Pour le principe, on notera quelques bémols, comme l'étonnant passage à vide au milieu du jeu. Les donjons se font beaucoup plus petits, les boss nettement moins élaborés... c'est particulièrement décevant à Kyoto car l'ancienne capitale ne dispose que de son donjon... et d'aucune partie "ville". Mais bon sang, s'il y a une ville où on aurait voulu se balader, c'est bien celle-ci ! Le fan médusé voit s'écrouler ses rêves de Kiyomizudera, de Kinkakuji, de Fushimi Inari en jeu vidéo. N'espérez pas non plus une durée de vie à la hauteur de Persona 5 Royal : Persona 5 Scramble se boucle en 30-40 heures et le contenu annexe est très réduit.
Un point sur la technique est aussi de rigueur, car Persona 5 Scramble est vraiment très en retard sur le plan graphique. En dépit de ses qualités artistiques toujours exceptionnelles, le jeu ressemble toujours à de la PlayStation 3, la modélisation des personnages étant parfois carrément médiocre quand on regarde de près (mais le jeu sortant également sur Nintendo Switch, on peut comprendre ce potentiel écart générationnel).

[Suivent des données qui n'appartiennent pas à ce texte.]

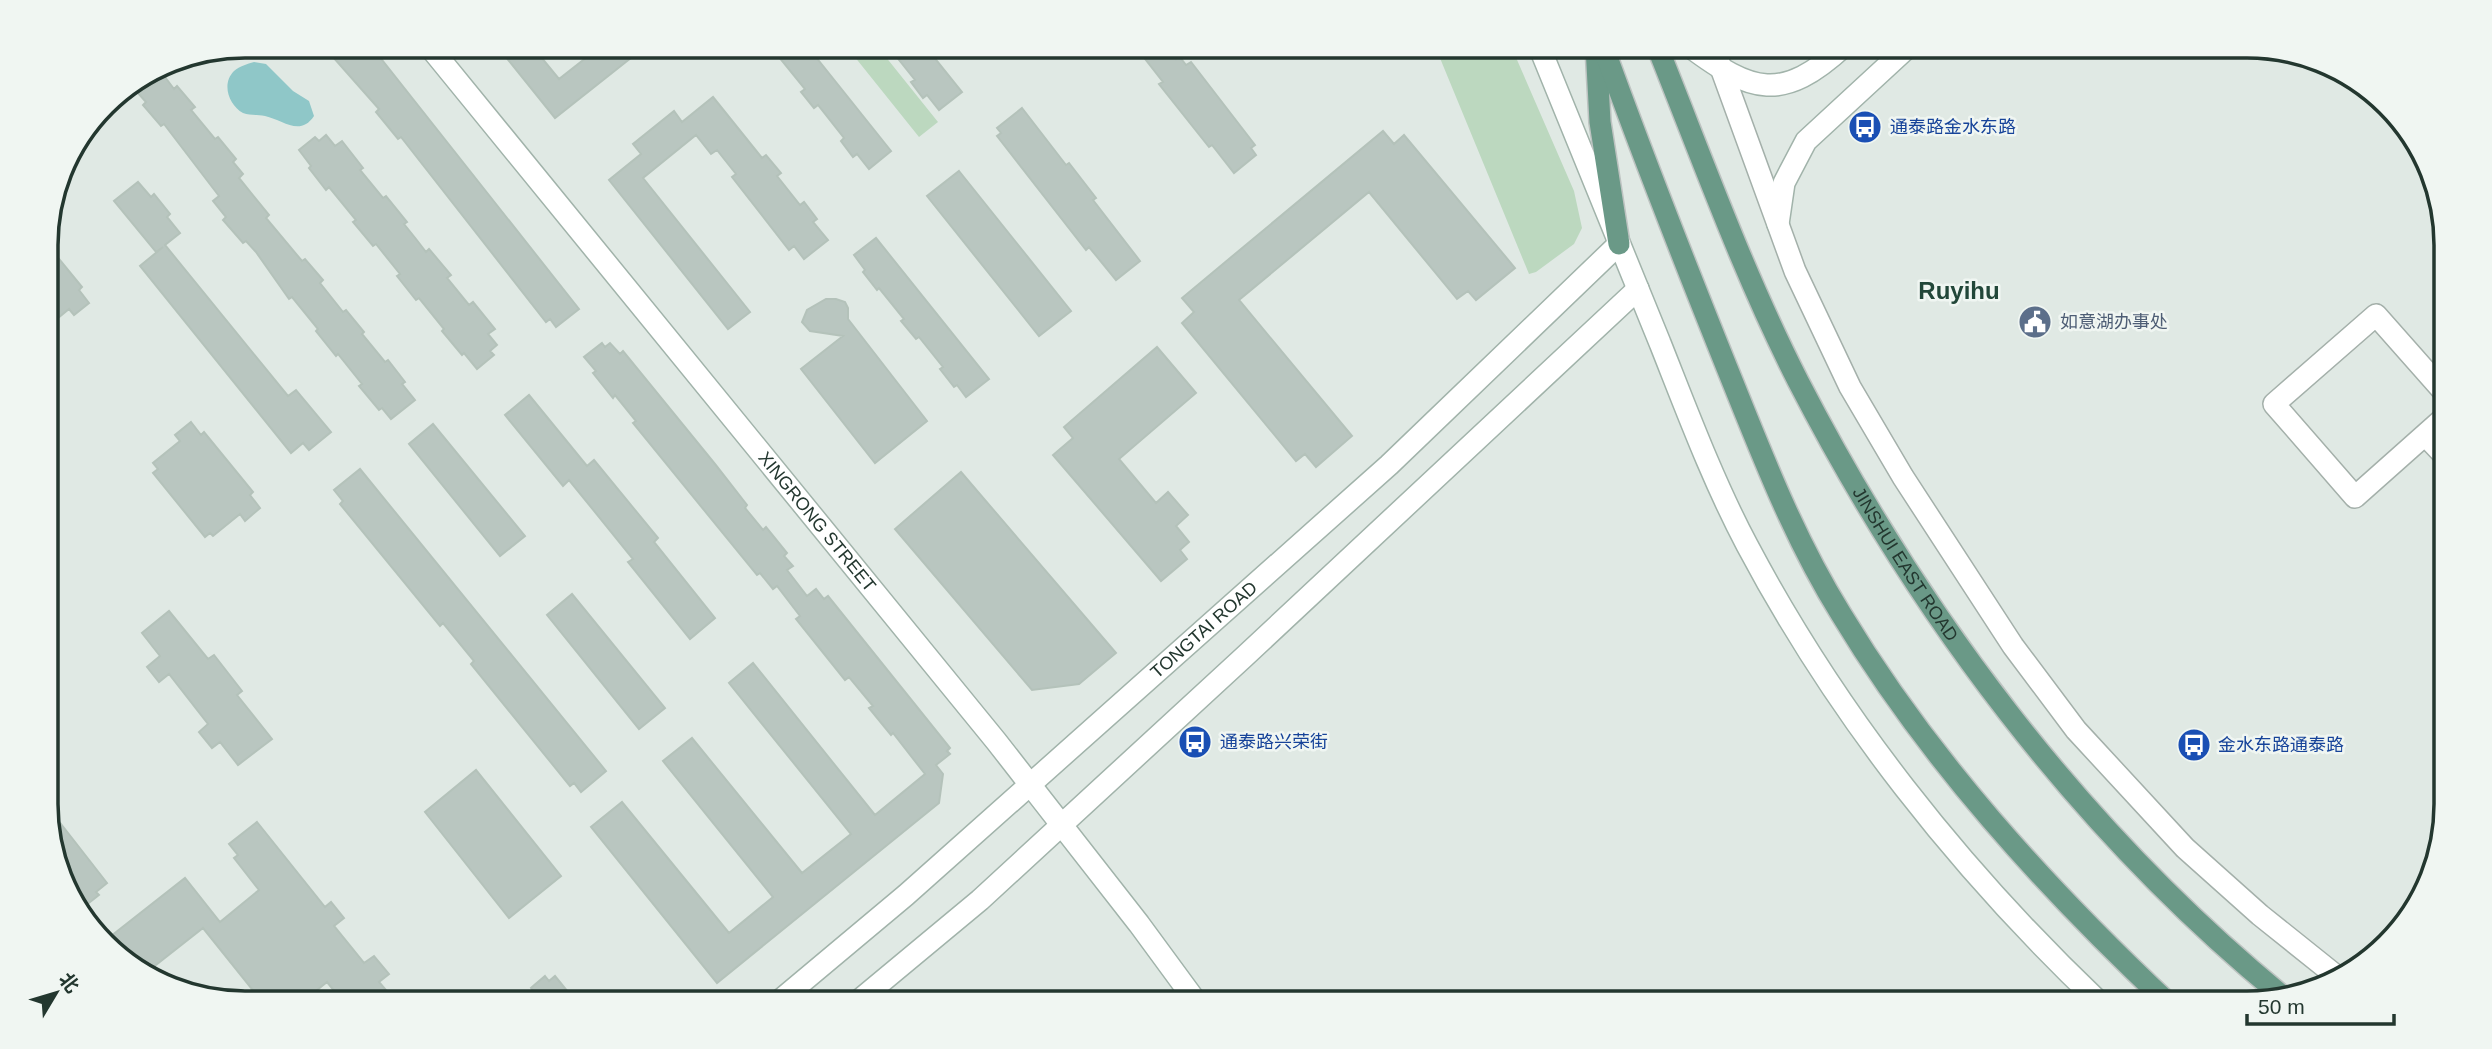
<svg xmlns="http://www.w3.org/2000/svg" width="2492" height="1049" font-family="Helvetica,'Noto Sans SC',sans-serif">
<rect width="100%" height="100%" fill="#e0e9e4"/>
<!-- green -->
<path fill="#bcd8bf" d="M846,46H877L938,122L919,137Z
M1435,46H1511L1574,191L1582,228L1574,244L1536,272L1529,274Z"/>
<!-- water -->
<path fill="#8fc7c8" d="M254,62L266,64L293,91L309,101L314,116C300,137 283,120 265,116C257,114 250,116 243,113C229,105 221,84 234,71C240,66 247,64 254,62Z"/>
<!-- building -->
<path fill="#b9c6c0" stroke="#b4c2ba" stroke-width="2" d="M329,46H371L579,309L556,327L550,319L546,322L401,137L398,139L376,112L379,109L332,56L335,54Z
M497,46H532L559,79L601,46H646L555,118Z
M770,46H807L891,151L869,169L857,154L853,157L841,141L844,138L818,105L814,108L801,92L805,89Z
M888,46H925L962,92L939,110L927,95L923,98L911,82L915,80Z
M1135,46H1166L1176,59L1179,56L1186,65L1191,62L1255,145L1251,148L1256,155L1234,173L1212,145L1209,147L1159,84L1163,82Z
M162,73L174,89L177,86L195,107L191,110L215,139L218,137L236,159L233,162L243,174L239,178L269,215L266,218L302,261L305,259L323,280L320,283L343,312L346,310L364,332L362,334L385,362L388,360L405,382L402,384L415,400L391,419L382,408L379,410L359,386L362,384L338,354L336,356L316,331L318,329L292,297L289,299L256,252L246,241L243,243L223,220L226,217L213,201L219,196L164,124L161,126L143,105L146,102L138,93Z
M713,97L762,158L766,155L781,173L777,176L800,205L804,202L817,219L813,222L828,240L804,259L794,246L789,250L732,177L736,174L717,150L711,154L696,135L643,178L750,312L728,329L609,180L641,154L633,144L674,111L682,122Z
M1022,108L1066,165L1069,163L1096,198L1093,200L1140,261L1116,280L1089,247L1086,250L997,136L1001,133L997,128Z
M1383,131L1394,144L1404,135L1515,268L1476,300L1468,291L1457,299L1369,192L1239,300L1352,436L1316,467L1305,454L1296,461L1182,323L1194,312L1182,298Z
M326,135L335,146L342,141L363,168L360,170L383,198L386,196L407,222L404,224L416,239L426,252L429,249L451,275L447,278L469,305L473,302L495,329L488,334L497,345L490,351L494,355L477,369L464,353L462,355L442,331L444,329L419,298L416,300L397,276L400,274L376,244L373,246L353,222L356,220L329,187L326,190L309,168L311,166L299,150L315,137L319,141Z
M959,171L1071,311L1039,336L927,196Z
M138,182L151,197L154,194L170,214L167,217L180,233L165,245L288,396L296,390L331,432L309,450L303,443L291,453L140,266L163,247L156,252L114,201Z
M876,238L989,379L966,397L957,385L954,387L940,369L943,367L919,337L916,339L901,321L904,319L879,288L877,290L863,272L865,270L854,255Z
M46,243L82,287L79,290L89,303L74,315L69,309L46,328Z
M826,299H836L845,302L848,308V319L927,421L875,463L801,369L843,336L810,331L802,322L807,310Z
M602,343L605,347L610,343L620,354L623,351L715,464L747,505L745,508L763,530L766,527L787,553L784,556L793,566L787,570L807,596L816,589L824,599L828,596L950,748L947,751L950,754L936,765L943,774L939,803L717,983L591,827L622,802L729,933L773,897L663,761L692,738L802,873L851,834L729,683L753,663L875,815L925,774L893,733L891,735L869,708L873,706L849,677L845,680L796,619L800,616L777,586L773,589L760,573L757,575L633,423L636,421L615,395L613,398L593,373L596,371L584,357Z
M1157,347L1196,393L1119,459L1156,503L1168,492L1188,515L1176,526L1189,542L1180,550L1187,559L1161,581L1053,455L1073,438L1064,427Z
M529,395L587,466L594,460L658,538L654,542L715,618L690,639L628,562L633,559L569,480L563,486L505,415Z
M191,422L201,435L204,432L253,492L250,495L260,508L245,521L240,514L213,536L210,533L205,537L153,473L158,469L153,463L180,441L175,435Z
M433,424L525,536L500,556L409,444Z
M360,469L606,771L581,792L574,783L570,786L471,664L474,661L443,623L440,626L340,504L343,501L334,490Z
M961,472L1116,653L1079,684L1032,690L895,529Z
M572,594L665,708L639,729L547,615Z
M169,611L208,659L214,655L242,691L237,695L272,739L238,765L220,742L212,748L199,732L208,724L169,674L159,682L147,667L160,656L142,633Z
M476,770L561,876L509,918L425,812Z
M47,806L107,883L96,892L99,895L80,910L47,831Z
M257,822L325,907L331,902L344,918L334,926L364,963L374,956L389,974L379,982L397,1003H344L327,982L301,1003L264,1004L203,928L147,972L106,940L185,878L220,922L259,890L234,858L238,855L229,844Z
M545,976L549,981L555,976L577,1003H543L531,988Z"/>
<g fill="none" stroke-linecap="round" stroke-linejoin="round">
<defs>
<path id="street" d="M1713,46L1795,271L1850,387L1903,477L2013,646L2076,730L2185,848L2260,915L2335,975
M2445,393L2376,315L2274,404L2355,497L2445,417
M2425,435L2445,456"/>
<g id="secondary">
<path id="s1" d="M429,46L996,741L1139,924L1197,1003"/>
<path d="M1539,46C1580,145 1620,244 1660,343C1687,411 1713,481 1747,545C1837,715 1960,870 2100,1003"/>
<path d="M1689,46C1752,93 1782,103 1844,46"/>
<path d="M1778,224L1784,183L1806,141L1909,46"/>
<path id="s2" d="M777,1003L906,895L1389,465L1619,244"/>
<path d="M856,1003L980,900L1244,657L1638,289"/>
</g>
<g id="primary">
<path d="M1596,46L1600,122L1619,244"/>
<path d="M1603,46C1642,154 1684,261 1727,368C1761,452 1793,537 1841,614C1929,760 2045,887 2168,1003"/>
<path id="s3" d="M1657,46C1702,158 1743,273 1798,381C1918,614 2079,829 2281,995"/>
</g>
</defs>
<!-- street casing -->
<use href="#street" stroke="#a4b0aa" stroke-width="24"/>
<!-- secondary casing -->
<use href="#secondary" stroke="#a1b3aa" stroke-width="24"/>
<!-- primary casing -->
<use href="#primary" stroke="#bdc3c1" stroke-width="24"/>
<!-- street -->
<use href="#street" stroke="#fff" stroke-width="21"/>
<!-- secondary -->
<use href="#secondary" stroke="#fff" stroke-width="21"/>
<!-- primary -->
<use href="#primary" stroke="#6a9987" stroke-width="21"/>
</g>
<!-- icons -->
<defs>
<symbol id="bus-disc" viewBox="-11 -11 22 22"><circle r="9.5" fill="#1a4fb4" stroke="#f0f6f2"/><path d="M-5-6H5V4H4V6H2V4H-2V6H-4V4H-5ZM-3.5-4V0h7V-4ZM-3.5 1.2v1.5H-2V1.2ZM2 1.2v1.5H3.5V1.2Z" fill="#fff"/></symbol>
<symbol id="civic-disc" viewBox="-11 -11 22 22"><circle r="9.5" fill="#5c6f8a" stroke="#f0f6f2"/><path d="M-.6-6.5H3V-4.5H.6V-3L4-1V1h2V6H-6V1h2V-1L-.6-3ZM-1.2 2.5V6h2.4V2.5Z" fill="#fff"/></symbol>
</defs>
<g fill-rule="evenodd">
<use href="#bus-disc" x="1846" y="108" width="38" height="38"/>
<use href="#civic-disc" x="2016" y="303" width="38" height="38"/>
<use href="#bus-disc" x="1176" y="723" width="38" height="38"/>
<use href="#bus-disc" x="2175" y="726" width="38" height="38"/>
</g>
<g text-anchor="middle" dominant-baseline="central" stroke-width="5" stroke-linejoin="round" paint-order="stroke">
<!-- transit labels -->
<g font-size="18" fill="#164399" stroke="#f0f6f2" text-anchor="start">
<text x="1890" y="127">通泰路金水东路</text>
<text x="1220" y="742">通泰路兴荣街</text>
<text x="2218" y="745">金水东路通泰路</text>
</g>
<!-- service labels -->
<g font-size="18" fill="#4e5e75" stroke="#f0f6f2" text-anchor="start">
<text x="2060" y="322">如意湖办事处</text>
</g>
<!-- street labels -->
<g font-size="18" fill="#23372f" stroke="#f0f6f2">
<text stroke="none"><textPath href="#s1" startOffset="614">XINGRONG STREET</textPath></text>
<text stroke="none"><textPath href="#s3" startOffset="576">JINSHUI EAST ROAD</textPath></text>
<text stroke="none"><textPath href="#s2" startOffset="567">TONGTAI ROAD</textPath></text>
</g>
<!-- district labels -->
<g font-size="24" font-weight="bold" fill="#224739" stroke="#f0f6f2">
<text x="1959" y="290">Ruyihu</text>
</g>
</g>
<!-- crop -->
<path d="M0 0H2492V1049H0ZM245 58H2247A187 187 0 0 1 2434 245V804A187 187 0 0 1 2247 991H245A187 187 0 0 1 58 804V245A187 187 0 0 1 245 58Z" fill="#f0f6f2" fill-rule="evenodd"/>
<path fill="none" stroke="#23372f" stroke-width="3.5" d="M245 58H2247A187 187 0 0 1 2434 245V804A187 187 0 0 1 2247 991H245A187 187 0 0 1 58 804V245A187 187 0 0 1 245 58Z"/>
<!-- north arrow -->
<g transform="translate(56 993) rotate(52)" stroke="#f0f6f2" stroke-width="5" paint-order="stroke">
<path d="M0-5L12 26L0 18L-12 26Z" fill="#23372f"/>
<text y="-10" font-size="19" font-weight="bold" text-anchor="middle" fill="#23372f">北</text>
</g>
<!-- scale -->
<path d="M2247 1014v10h147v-10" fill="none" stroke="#23372f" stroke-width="3.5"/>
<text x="2258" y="1014" font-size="21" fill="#23372f" stroke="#f0f6f2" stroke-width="5" paint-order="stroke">50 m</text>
</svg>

Si certains contours ont été manifestement affinés, on est encore loin du compte et Persona 5 Scramble risque de faire grimacer le possesseur de PlayStation 4, surtout s'il a joué à Final Fantasy VII Remake. Tout cela pour dire qu'Atlus est maintenant un développeur au succès mondial et qu'opter pour le moins-disant technologique n'est plus de son niveau. S'il veut rester parmi les grands, Atlus doit exploiter au maximum, si ce n'est la puissance de la PlayStation 5, au moins celle de la PS4. Les innombrables fans de Persona 5 et leur soutien indéfectible méritent l'excellence à tous les niveaux.
Points forts
- Du Persona 5 pur et dur
- Drôle et émouvant à la fois
- Un road trip en or pour les fans du Japon
- La richesse et l'intensité des combats
- Le génie artistique bien présent
- Des musiques toujours plus cool
Points faibles
- Vraiment très en retard graphiquement
- Pas ou peu de contenu annexe
- Scénario moins fort
Que dire sinon que les fans du hit planétaire d'Atlus seront ravis de trouver en Persona 5 Scramble la vraie suite qu'ils attendaient, et que même peut-être, ils n'en attendaient pas. Même dans un genre différent, le titre confié à Koei Tecmo prolonge le plaisir de Persona 5 Royal de manière remarquable, utilisant à bon escient les mécaniques des jeux "Warriors". Il conserve parfaitement l'esprit de l'original, dans l'ambiance comme dans le gameplay. Autant de qualités qui compensent largement une réalisation très en-deçà des standards actuels, en espérant qu'Atlus progresse sur ce plan dans les années à venir.